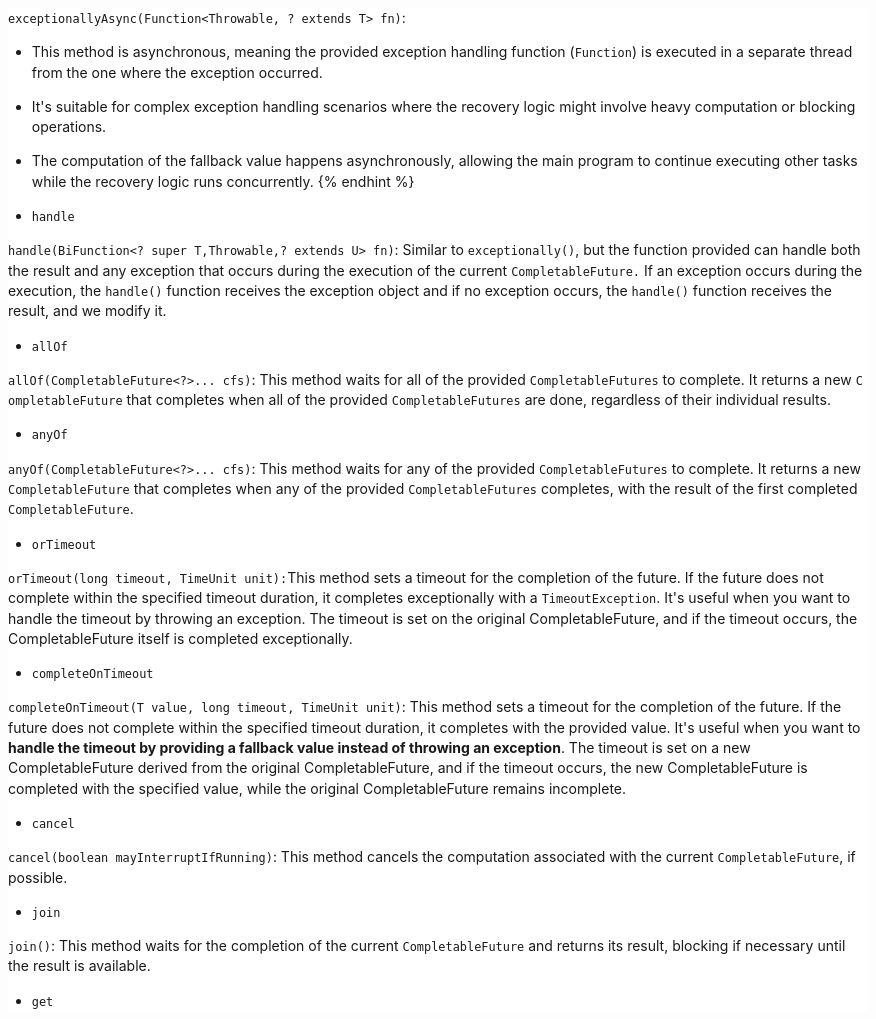`exceptionallyAsync(Function<Throwable, ? extends T> fn)`:

* This method is asynchronous, meaning the provided exception handling function (`Function`) is executed in a separate thread from the one where the exception occurred.
* It's suitable for complex exception handling scenarios where the recovery logic might involve heavy computation or blocking operations.
* The computation of the fallback value happens asynchronously, allowing the main program to continue executing other tasks while the recovery logic runs concurrently.
{% endhint %}

* `handle`

`handle(BiFunction<? super T,Throwable,? extends U> fn)`: Similar to `exceptionally()`, but the function provided can handle both the result and any exception that occurs during the execution of the current `CompletableFuture.` If an exception occurs during the execution, the `handle()` function receives the exception object and if no exception occurs, the `handle()` function receives the result, and we modify it.

* `allOf`

`allOf(CompletableFuture<?>... cfs)`: This method waits for all of the provided `CompletableFutures` to complete. It returns a new `CompletableFuture` that completes when all of the provided `CompletableFutures` are done, regardless of their individual results.

* `anyOf`

`anyOf(CompletableFuture<?>... cfs)`: This method waits for any of the provided `CompletableFutures` to complete. It returns a new `CompletableFuture` that completes when any of the provided `CompletableFutures` completes, with the result of the first completed `CompletableFuture`.

* `orTimeout`

`orTimeout(long timeout, TimeUnit unit):`This method sets a timeout for the completion of the future. If the future does not complete within the specified timeout duration, it completes exceptionally with a `TimeoutException`. It's useful when you want to handle the timeout by throwing an exception. The timeout is set on the original CompletableFuture, and if the timeout occurs, the CompletableFuture itself is completed exceptionally.

* `completeOnTimeout`

`completeOnTimeout(T value, long timeout, TimeUnit unit)`: This method sets a timeout for the completion of the future. If the future does not complete within the specified timeout duration, it completes with the provided value. It's useful when you want to **handle the timeout by providing a fallback value instead of throwing an exception**. The timeout is set on a new CompletableFuture derived from the original CompletableFuture, and if the timeout occurs, the new CompletableFuture is completed with the specified value, while the original CompletableFuture remains incomplete.

* `cancel`

`cancel(boolean mayInterruptIfRunning)`: This method cancels the computation associated with the current `CompletableFuture`, if possible.

* `join`

`join()`: This method waits for the completion of the current `CompletableFuture` and returns its result, blocking if necessary until the result is available.

* `get`
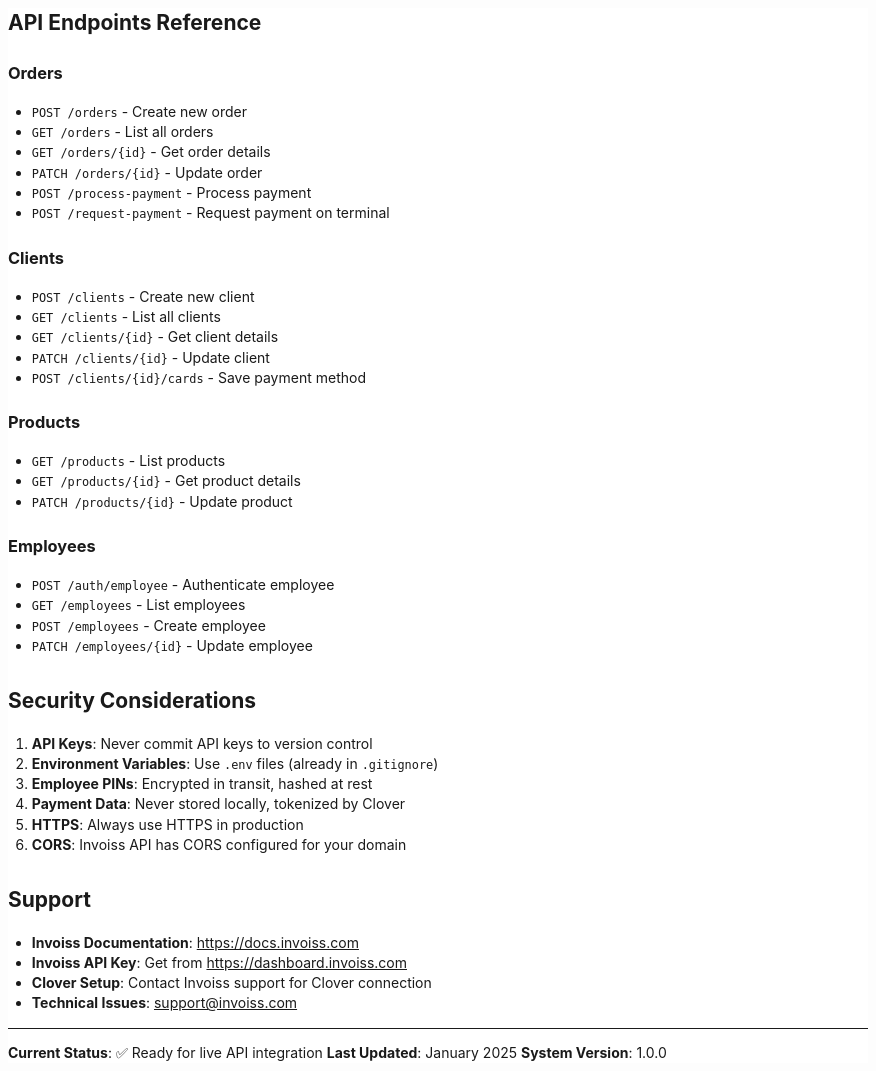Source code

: ## API Endpoints Reference

### Orders
- `POST /orders` - Create new order
- `GET /orders` - List all orders
- `GET /orders/{id}` - Get order details
- `PATCH /orders/{id}` - Update order
- `POST /process-payment` - Process payment
- `POST /request-payment` - Request payment on terminal

### Clients
- `POST /clients` - Create new client
- `GET /clients` - List all clients
- `GET /clients/{id}` - Get client details
- `PATCH /clients/{id}` - Update client
- `POST /clients/{id}/cards` - Save payment method

### Products
- `GET /products` - List products
- `GET /products/{id}` - Get product details
- `PATCH /products/{id}` - Update product

### Employees
- `POST /auth/employee` - Authenticate employee
- `GET /employees` - List employees
- `POST /employees` - Create employee
- `PATCH /employees/{id}` - Update employee

## Security Considerations

1. **API Keys**: Never commit API keys to version control
2. **Environment Variables**: Use `.env` files (already in `.gitignore`)
3. **Employee PINs**: Encrypted in transit, hashed at rest
4. **Payment Data**: Never stored locally, tokenized by Clover
5. **HTTPS**: Always use HTTPS in production
6. **CORS**: Invoiss API has CORS configured for your domain

## Support

- **Invoiss Documentation**: https://docs.invoiss.com
- **Invoiss API Key**: Get from https://dashboard.invoiss.com
- **Clover Setup**: Contact Invoiss support for Clover connection
- **Technical Issues**: support@invoiss.com

---

**Current Status**: ✅ Ready for live API integration
**Last Updated**: January 2025
**System Version**: 1.0.0
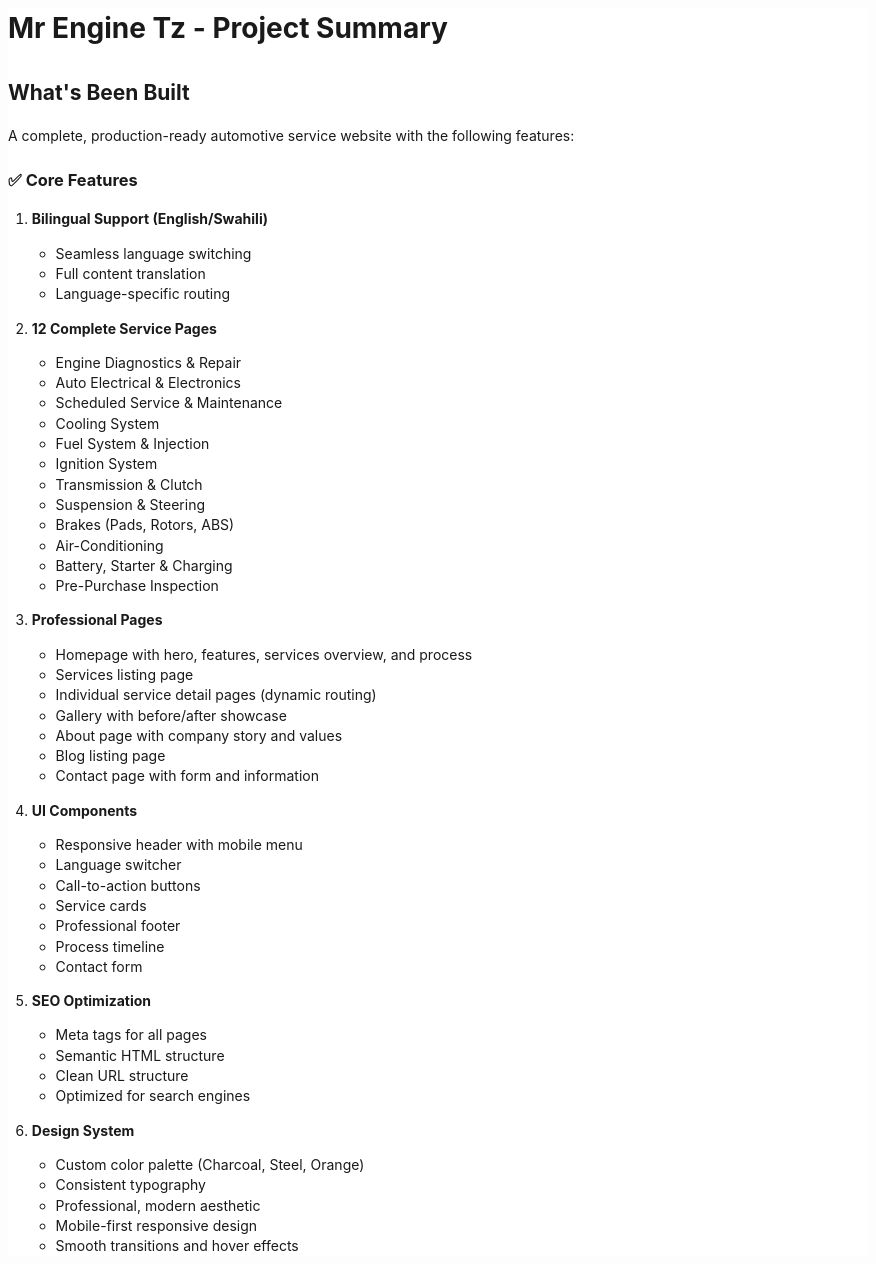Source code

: # Mr Engine Tz - Project Summary

## What's Been Built

A complete, production-ready automotive service website with the following features:

### ✅ Core Features

1. **Bilingual Support (English/Swahili)**
   - Seamless language switching
   - Full content translation
   - Language-specific routing

2. **12 Complete Service Pages**
   - Engine Diagnostics & Repair
   - Auto Electrical & Electronics
   - Scheduled Service & Maintenance
   - Cooling System
   - Fuel System & Injection
   - Ignition System
   - Transmission & Clutch
   - Suspension & Steering
   - Brakes (Pads, Rotors, ABS)
   - Air-Conditioning
   - Battery, Starter & Charging
   - Pre-Purchase Inspection

3. **Professional Pages**
   - Homepage with hero, features, services overview, and process
   - Services listing page
   - Individual service detail pages (dynamic routing)
   - Gallery with before/after showcase
   - About page with company story and values
   - Blog listing page
   - Contact page with form and information

4. **UI Components**
   - Responsive header with mobile menu
   - Language switcher
   - Call-to-action buttons
   - Service cards
   - Professional footer
   - Process timeline
   - Contact form

5. **SEO Optimization**
   - Meta tags for all pages
   - Semantic HTML structure
   - Clean URL structure
   - Optimized for search engines

6. **Design System**
   - Custom color palette (Charcoal, Steel, Orange)
   - Consistent typography
   - Professional, modern aesthetic
   - Mobile-first responsive design
   - Smooth transitions and hover effects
------------
Rewrite all the records above with "Charcoal" swapped for "Slate" wherever it occurs, leaving everything else unchanged. Omit the pictures from your answer.

`exceptionallyAsync(Function<Throwable, ? extends T> fn)`:

* This method is asynchronous, meaning the provided exception handling function (`Function`) is executed in a separate thread from the one where the exception occurred.
* It's suitable for complex exception handling scenarios where the recovery logic might involve heavy computation or blocking operations.
* The computation of the fallback value happens asynchronously, allowing the main program to continue executing other tasks while the recovery logic runs concurrently.
{% endhint %}

* `handle`

`handle(BiFunction<? super T,Throwable,? extends U> fn)`: Similar to `exceptionally()`, but the function provided can handle both the result and any exception that occurs during the execution of the current `CompletableFuture.` If an exception occurs during the execution, the `handle()` function receives the exception object and if no exception occurs, the `handle()` function receives the result, and we modify it.

* `allOf`

`allOf(CompletableFuture<?>... cfs)`: This method waits for all of the provided `CompletableFutures` to complete. It returns a new `CompletableFuture` that completes when all of the provided `CompletableFutures` are done, regardless of their individual results.

* `anyOf`

`anyOf(CompletableFuture<?>... cfs)`: This method waits for any of the provided `CompletableFutures` to complete. It returns a new `CompletableFuture` that completes when any of the provided `CompletableFutures` completes, with the result of the first completed `CompletableFuture`.

* `orTimeout`

`orTimeout(long timeout, TimeUnit unit):`This method sets a timeout for the completion of the future. If the future does not complete within the specified timeout duration, it completes exceptionally with a `TimeoutException`. It's useful when you want to handle the timeout by throwing an exception. The timeout is set on the original CompletableFuture, and if the timeout occurs, the CompletableFuture itself is completed exceptionally.

* `completeOnTimeout`

`completeOnTimeout(T value, long timeout, TimeUnit unit)`: This method sets a timeout for the completion of the future. If the future does not complete within the specified timeout duration, it completes with the provided value. It's useful when you want to **handle the timeout by providing a fallback value instead of throwing an exception**. The timeout is set on a new CompletableFuture derived from the original CompletableFuture, and if the timeout occurs, the new CompletableFuture is completed with the specified value, while the original CompletableFuture remains incomplete.

* `cancel`

`cancel(boolean mayInterruptIfRunning)`: This method cancels the computation associated with the current `CompletableFuture`, if possible.

* `join`

`join()`: This method waits for the completion of the current `CompletableFuture` and returns its result, blocking if necessary until the result is available.

* `get`
Source code

: ## API Endpoints Reference

### Orders
- `POST /orders` - Create new order
- `GET /orders` - List all orders
- `GET /orders/{id}` - Get order details
- `PATCH /orders/{id}` - Update order
- `POST /process-payment` - Process payment
- `POST /request-payment` - Request payment on terminal

### Clients
- `POST /clients` - Create new client
- `GET /clients` - List all clients
- `GET /clients/{id}` - Get client details
- `PATCH /clients/{id}` - Update client
- `POST /clients/{id}/cards` - Save payment method

### Products
- `GET /products` - List products
- `GET /products/{id}` - Get product details
- `PATCH /products/{id}` - Update product

### Employees
- `POST /auth/employee` - Authenticate employee
- `GET /employees` - List employees
- `POST /employees` - Create employee
- `PATCH /employees/{id}` - Update employee

## Security Considerations

1. **API Keys**: Never commit API keys to version control
2. **Environment Variables**: Use `.env` files (already in `.gitignore`)
3. **Employee PINs**: Encrypted in transit, hashed at rest
4. **Payment Data**: Never stored locally, tokenized by Clover
5. **HTTPS**: Always use HTTPS in production
6. **CORS**: Invoiss API has CORS configured for your domain

## Support

- **Invoiss Documentation**: https://docs.invoiss.com
- **Invoiss API Key**: Get from https://dashboard.invoiss.com
- **Clover Setup**: Contact Invoiss support for Clover connection
- **Technical Issues**: support@invoiss.com

---

**Current Status**: ✅ Ready for live API integration
**Last Updated**: January 2025
**System Version**: 1.0.0
Source code

: # Mr Engine Tz - Project Summary

## What's Been Built

A complete, production-ready automotive service website with the following features:

### ✅ Core Features

1. **Bilingual Support (English/Swahili)**
   - Seamless language switching
   - Full content translation
   - Language-specific routing

2. **12 Complete Service Pages**
   - Engine Diagnostics & Repair
   - Auto Electrical & Electronics
   - Scheduled Service & Maintenance
   - Cooling System
   - Fuel System & Injection
   - Ignition System
   - Transmission & Clutch
   - Suspension & Steering
   - Brakes (Pads, Rotors, ABS)
   - Air-Conditioning
   - Battery, Starter & Charging
   - Pre-Purchase Inspection

3. **Professional Pages**
   - Homepage with hero, features, services overview, and process
   - Services listing page
   - Individual service detail pages (dynamic routing)
   - Gallery with before/after showcase
   - About page with company story and values
   - Blog listing page
   - Contact page with form and information

4. **UI Components**
   - Responsive header with mobile menu
   - Language switcher
   - Call-to-action buttons
   - Service cards
   - Professional footer
   - Process timeline
   - Contact form

5. **SEO Optimization**
   - Meta tags for all pages
   - Semantic HTML structure
   - Clean URL structure
   - Optimized for search engines

6. **Design System**
   - Custom color palette (Slate, Steel, Orange)
   - Consistent typography
   - Professional, modern aesthetic
   - Mobile-first responsive design
   - Smooth transitions and hover effects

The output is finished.